QUESTION:
$a$ is a factor of $10$ and $b$ is a factor of $15$.
| Column A | Column B |
|---|---|
| The smallest value that ab must be a factor of | 30 |
Is Column A greater than/ smaller than / equal to Column B?
The possible values of $a$ are $1,2,5$ (and maybe $10$ itself?). The possible values of $b$ are $1,3,5$ (and maybe $15$?). So we could have $ab$ equal to $1,2,3,5,6,10,15,25$ and maybe a bunch more if $10$ and $15$ are included. So the smallest value that $ab$ could be a factor of, well, wouldn't that be $1$? or maybe $6$ if $1$ is not allowed? Either way, Column A would be smaller than Column B. But the solution states the opposite. I don't think I understand the question. Help appreciated!
Best Answer
The answer is $150$ which is greater than $30$, we must include the case when $a=10$ and $b=15$ (since the question doesn't explicitly ask us to use only non-trivial divisors).
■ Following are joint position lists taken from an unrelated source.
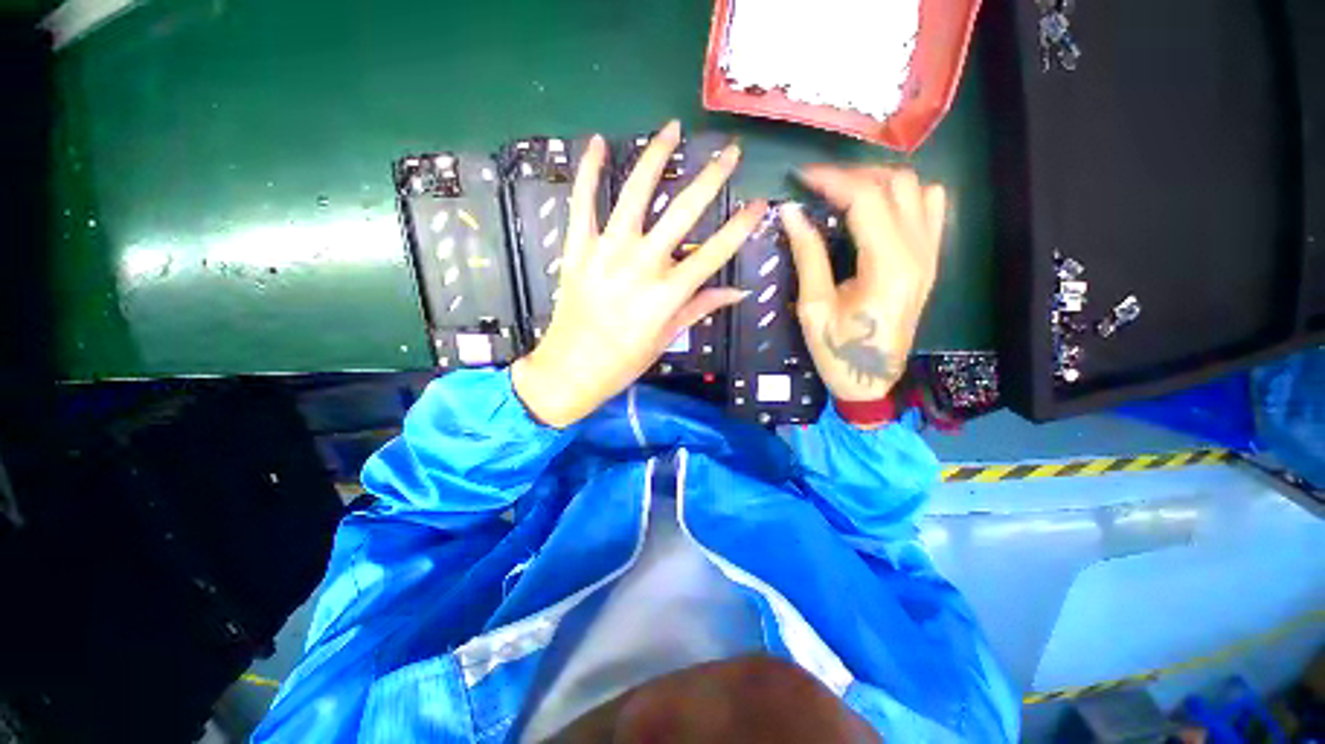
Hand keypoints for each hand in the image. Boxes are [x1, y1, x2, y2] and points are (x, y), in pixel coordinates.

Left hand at [512, 122, 768, 427]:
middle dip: (711, 178)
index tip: (759, 204)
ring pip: (634, 195)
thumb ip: (700, 307)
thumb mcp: (667, 338)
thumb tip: (737, 292)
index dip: (741, 226)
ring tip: (672, 129)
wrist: (571, 369)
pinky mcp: (578, 249)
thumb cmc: (624, 361)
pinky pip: (582, 203)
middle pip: (682, 213)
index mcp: (667, 293)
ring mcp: (606, 252)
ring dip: (655, 158)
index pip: (714, 252)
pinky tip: (599, 144)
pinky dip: (588, 172)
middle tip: (731, 152)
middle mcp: (641, 265)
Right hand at [782, 165, 946, 402]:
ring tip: (844, 192)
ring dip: (879, 181)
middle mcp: (918, 252)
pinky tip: (877, 208)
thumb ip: (807, 255)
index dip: (831, 179)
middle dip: (853, 174)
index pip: (866, 199)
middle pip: (896, 184)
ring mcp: (930, 255)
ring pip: (917, 188)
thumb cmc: (837, 350)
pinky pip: (931, 208)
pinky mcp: (930, 261)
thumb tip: (791, 212)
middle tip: (818, 186)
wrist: (871, 380)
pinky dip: (904, 195)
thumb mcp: (813, 307)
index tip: (801, 177)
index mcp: (887, 266)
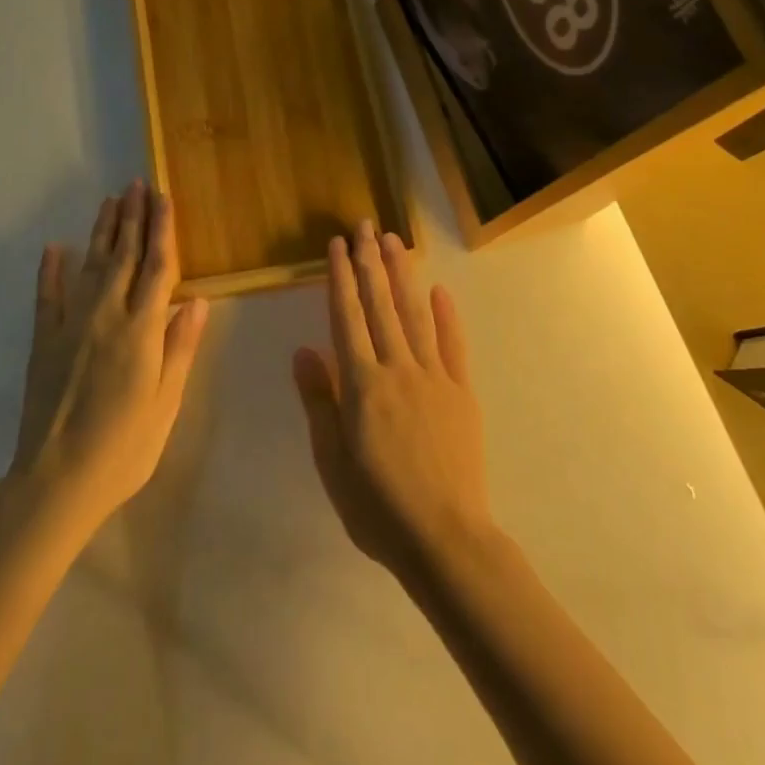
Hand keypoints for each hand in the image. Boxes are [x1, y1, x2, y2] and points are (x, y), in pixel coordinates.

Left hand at [10, 182, 210, 534]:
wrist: (57, 479)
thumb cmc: (124, 446)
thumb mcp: (166, 401)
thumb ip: (180, 346)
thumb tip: (197, 299)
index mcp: (142, 329)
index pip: (158, 266)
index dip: (162, 229)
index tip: (163, 198)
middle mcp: (107, 315)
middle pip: (124, 255)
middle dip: (132, 217)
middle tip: (136, 184)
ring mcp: (70, 324)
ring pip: (91, 265)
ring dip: (102, 231)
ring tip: (109, 201)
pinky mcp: (43, 341)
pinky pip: (47, 296)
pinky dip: (51, 269)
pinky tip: (55, 247)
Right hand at [292, 221, 494, 583]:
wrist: (445, 539)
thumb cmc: (377, 506)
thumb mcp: (332, 460)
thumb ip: (319, 400)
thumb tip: (303, 350)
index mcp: (362, 384)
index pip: (346, 316)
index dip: (340, 277)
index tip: (337, 245)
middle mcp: (397, 368)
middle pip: (380, 305)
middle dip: (370, 262)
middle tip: (366, 224)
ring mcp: (433, 378)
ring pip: (415, 315)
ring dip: (403, 275)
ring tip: (394, 241)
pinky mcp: (461, 393)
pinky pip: (453, 346)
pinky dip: (446, 315)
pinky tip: (440, 290)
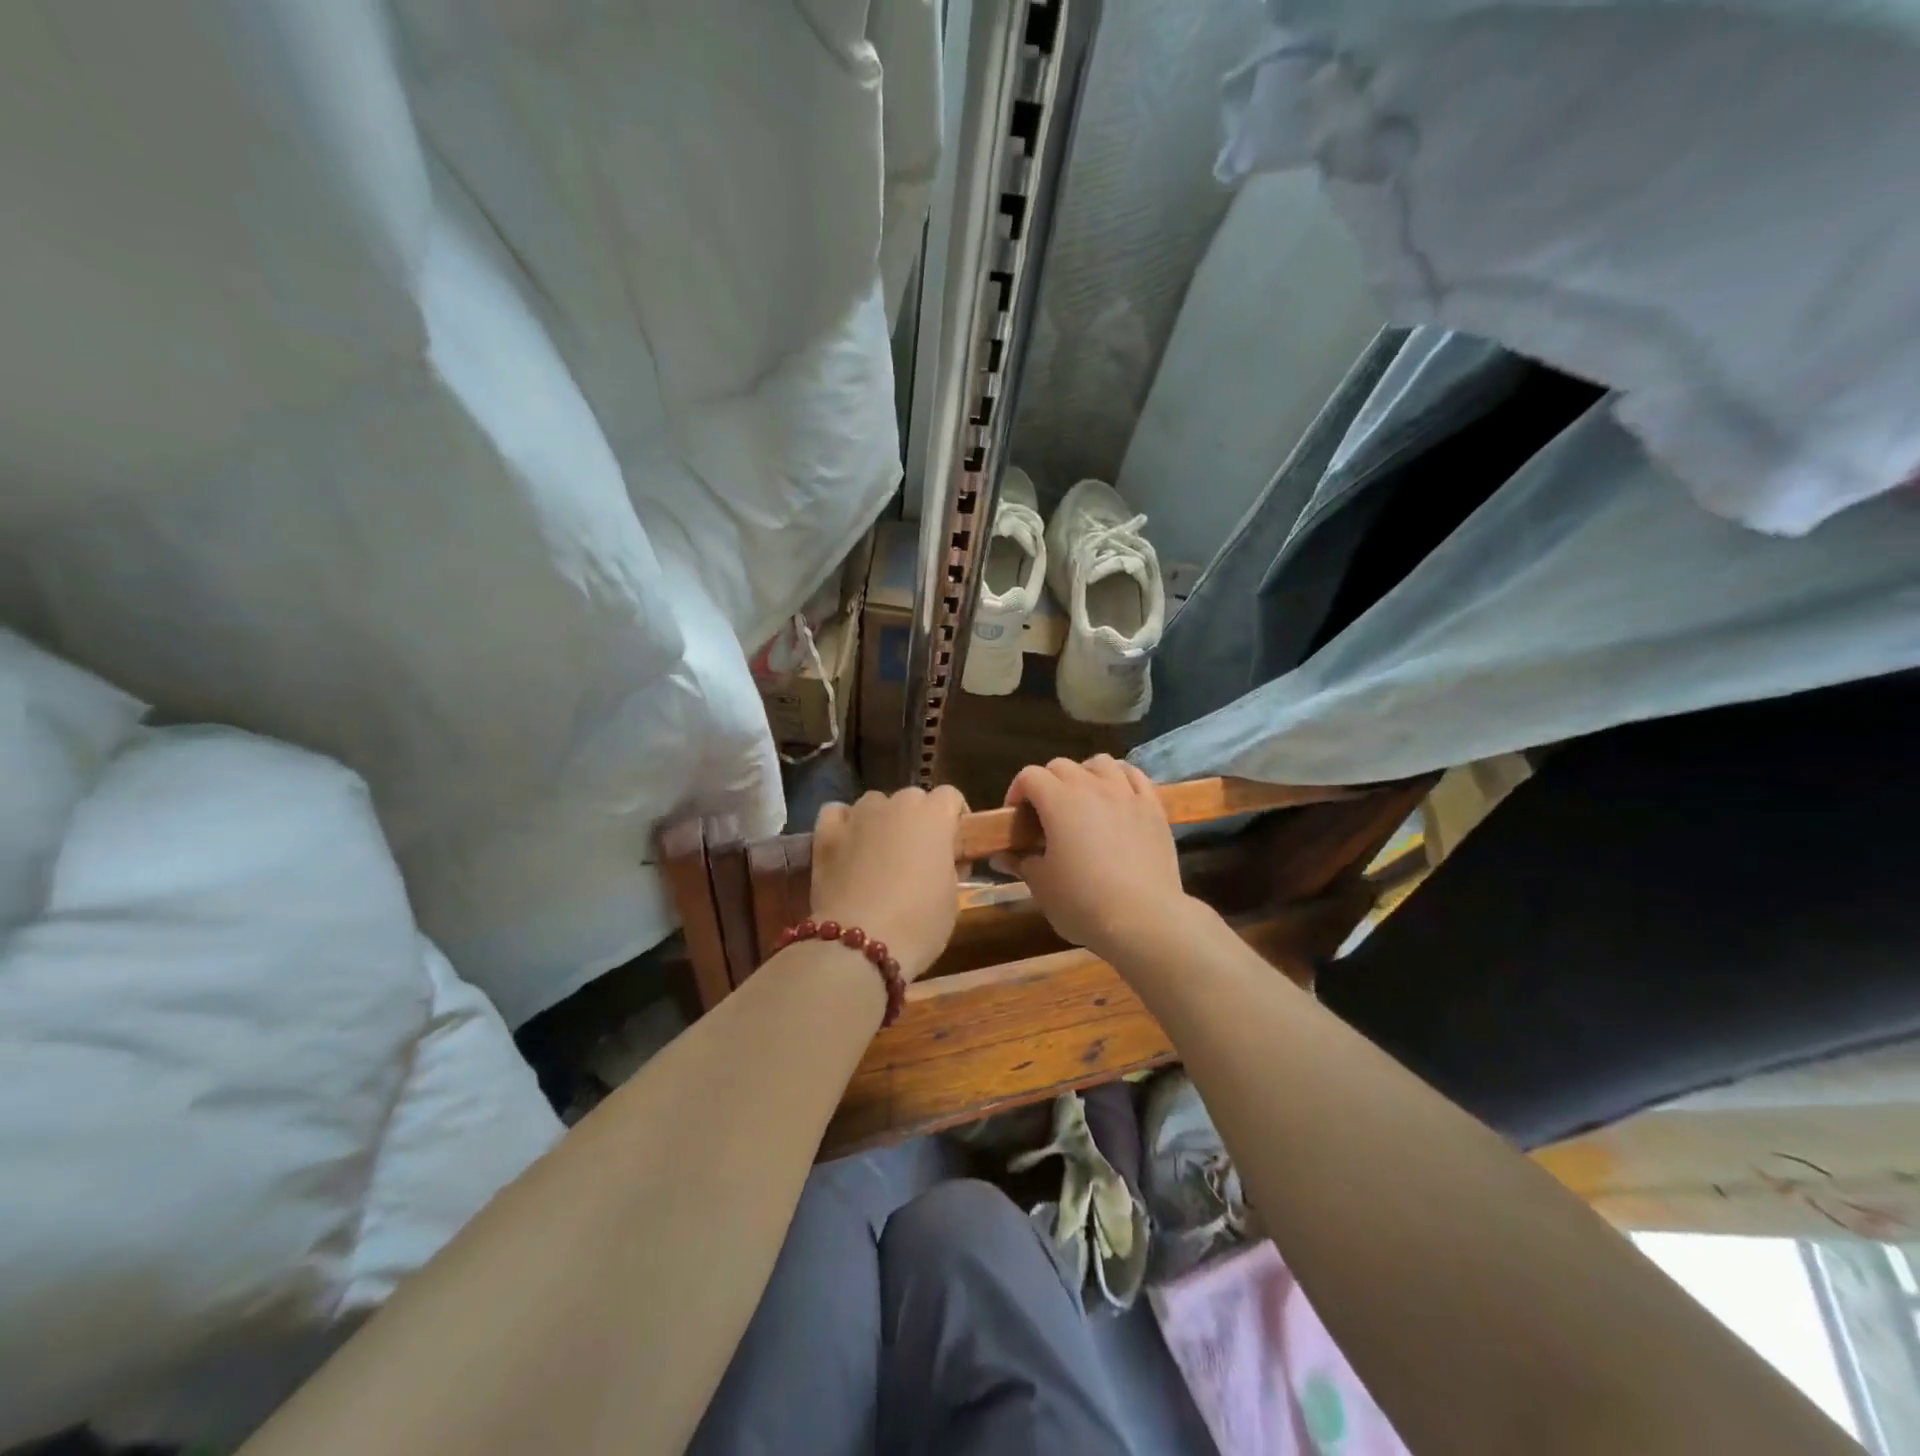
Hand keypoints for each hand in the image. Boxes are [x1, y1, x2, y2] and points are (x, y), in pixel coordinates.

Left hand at [811, 786, 968, 981]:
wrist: (860, 945)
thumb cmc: (919, 923)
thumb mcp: (952, 897)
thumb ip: (950, 866)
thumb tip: (942, 860)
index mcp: (934, 816)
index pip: (950, 797)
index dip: (954, 820)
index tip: (954, 848)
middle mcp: (896, 805)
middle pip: (913, 798)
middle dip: (918, 821)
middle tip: (918, 857)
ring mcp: (858, 815)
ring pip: (875, 804)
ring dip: (881, 821)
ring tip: (879, 854)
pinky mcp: (826, 832)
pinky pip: (837, 814)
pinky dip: (844, 825)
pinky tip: (847, 845)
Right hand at [1004, 756, 1187, 961]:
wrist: (1145, 920)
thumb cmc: (1083, 903)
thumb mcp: (1042, 886)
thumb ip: (1021, 863)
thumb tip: (1001, 857)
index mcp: (1059, 801)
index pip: (1029, 776)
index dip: (1017, 792)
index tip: (1016, 818)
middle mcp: (1092, 787)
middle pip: (1062, 766)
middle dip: (1047, 783)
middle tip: (1045, 813)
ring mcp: (1127, 794)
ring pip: (1101, 763)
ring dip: (1085, 774)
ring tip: (1083, 798)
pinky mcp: (1153, 808)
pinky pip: (1135, 776)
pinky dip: (1120, 779)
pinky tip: (1117, 797)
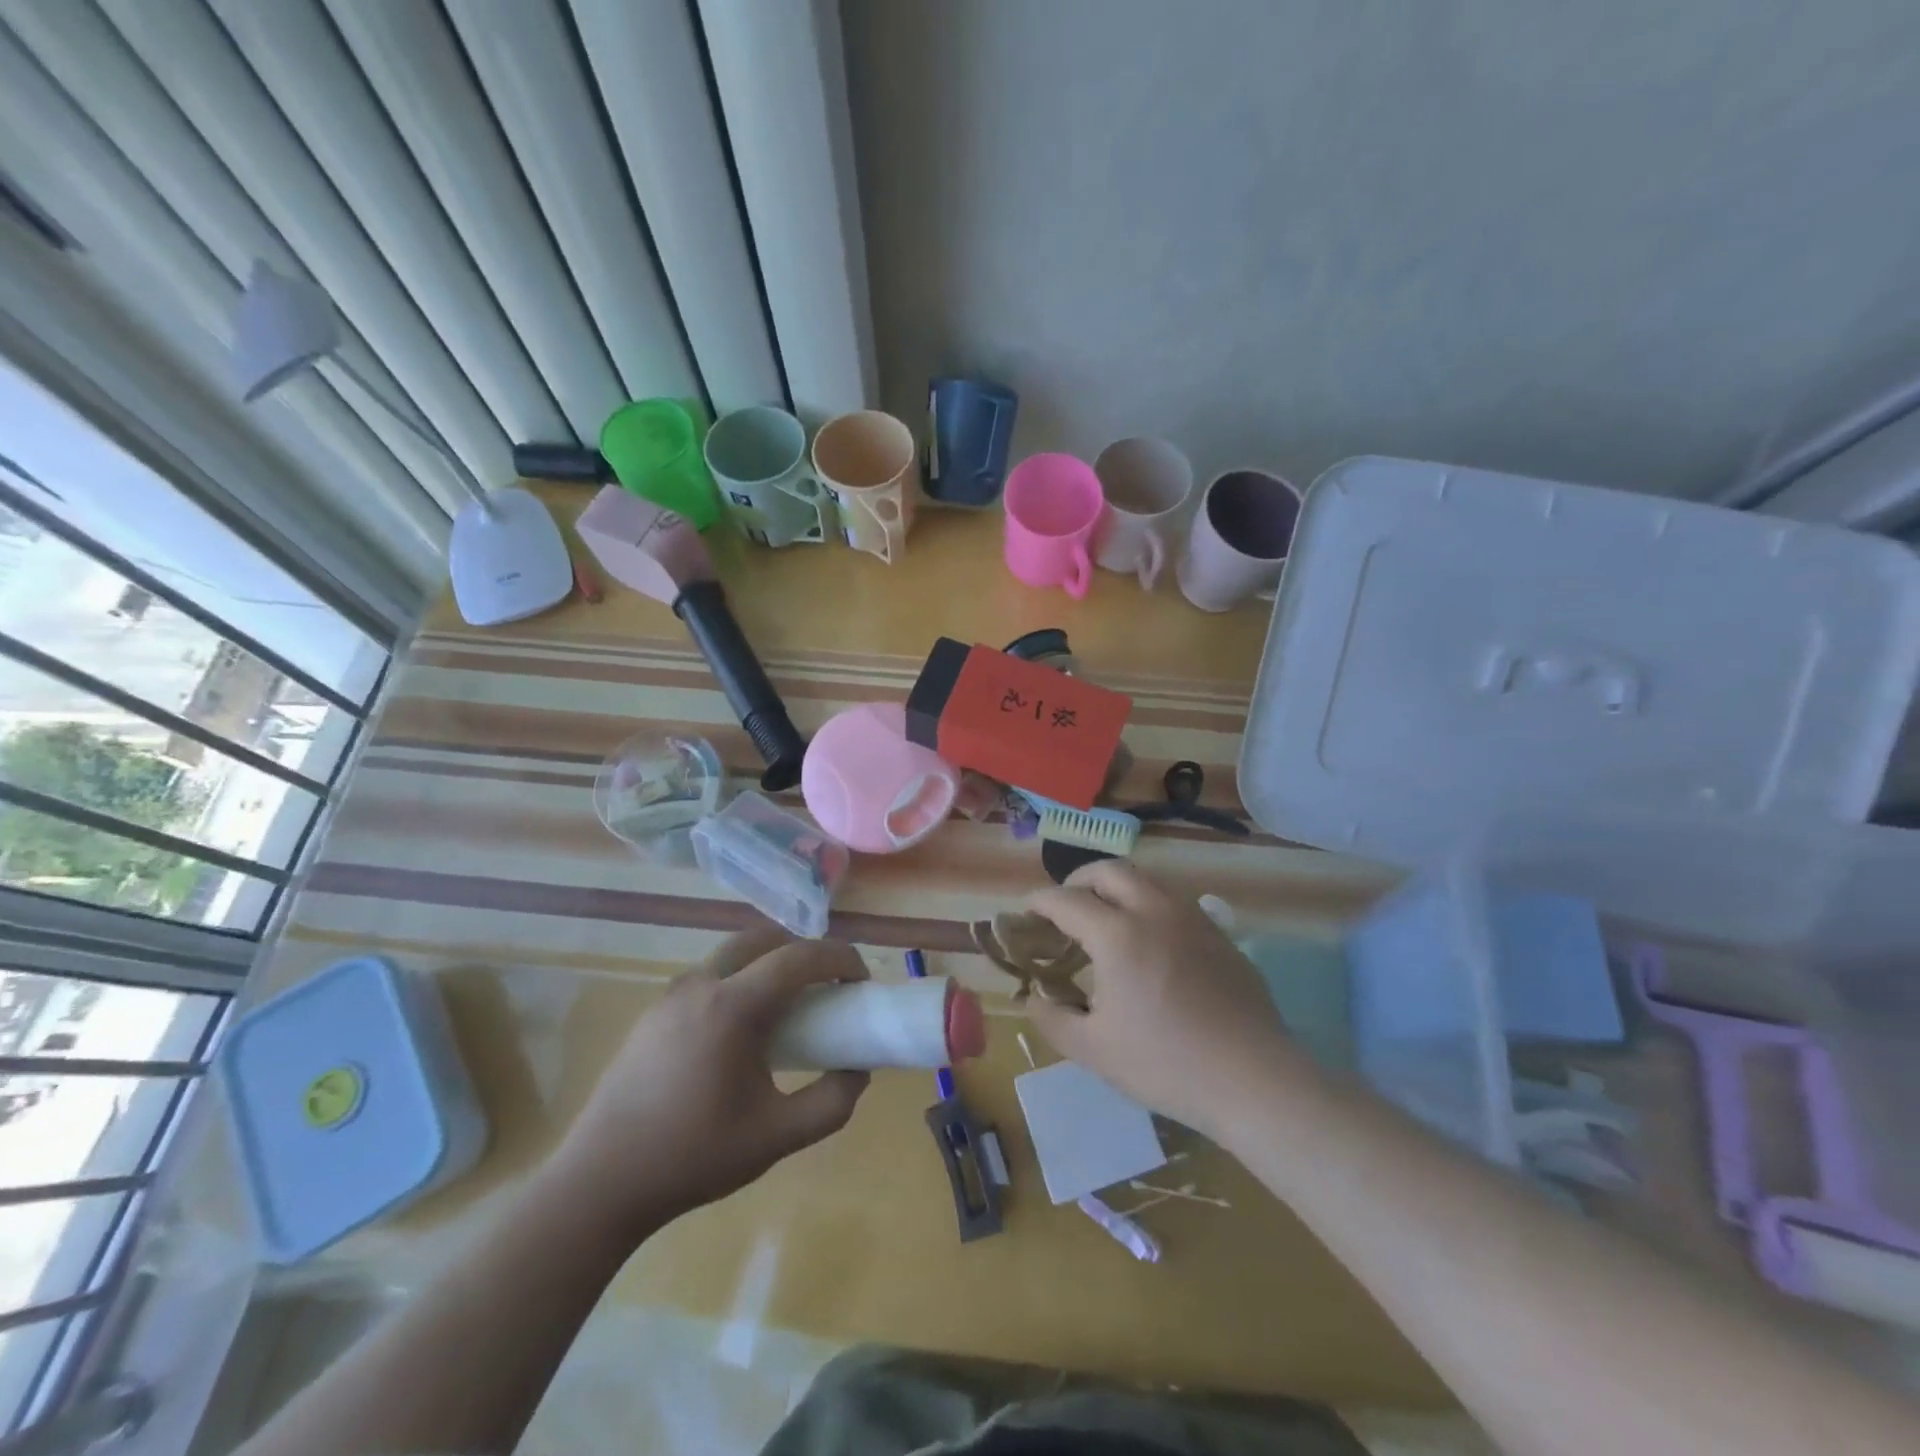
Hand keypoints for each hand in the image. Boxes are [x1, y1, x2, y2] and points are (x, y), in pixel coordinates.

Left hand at [551, 925, 869, 1230]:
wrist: (600, 1182)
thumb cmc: (693, 1156)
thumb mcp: (777, 1137)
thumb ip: (831, 1102)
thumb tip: (857, 1069)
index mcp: (733, 1006)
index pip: (799, 957)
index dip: (839, 958)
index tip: (860, 980)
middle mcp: (701, 984)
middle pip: (764, 939)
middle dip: (803, 951)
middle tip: (826, 985)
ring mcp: (671, 995)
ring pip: (733, 954)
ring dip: (769, 963)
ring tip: (787, 1007)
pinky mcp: (654, 1012)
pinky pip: (709, 976)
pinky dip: (740, 980)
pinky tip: (741, 1030)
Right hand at [1022, 861, 1308, 1142]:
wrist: (1254, 1079)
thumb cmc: (1166, 1064)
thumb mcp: (1093, 1050)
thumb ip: (1051, 1018)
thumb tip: (1034, 998)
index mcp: (1117, 934)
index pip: (1064, 900)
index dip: (1038, 902)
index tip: (1025, 913)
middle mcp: (1154, 910)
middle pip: (1108, 870)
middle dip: (1078, 880)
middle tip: (1065, 907)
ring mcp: (1193, 918)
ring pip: (1146, 880)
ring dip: (1117, 889)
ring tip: (1106, 921)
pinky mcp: (1220, 934)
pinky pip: (1175, 903)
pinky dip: (1149, 907)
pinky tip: (1151, 945)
A justification of the above statement is as follows:
The set of all possible values for the product $ab$ is $\{1,2,3,5,6,10,15,25,30,50,75,150\}$. Now suppose the smallest value that $ab$ must be a factor of were less than $150$, take for instance that it was $75$, then if $ab=150$, we'd have the contradiction that $150$ is not a factor of $75$. We can extend this line of reasoning to any other number $<150$. Thus the only number that satisfies the requirements is $150$.
Hope this has convinced you!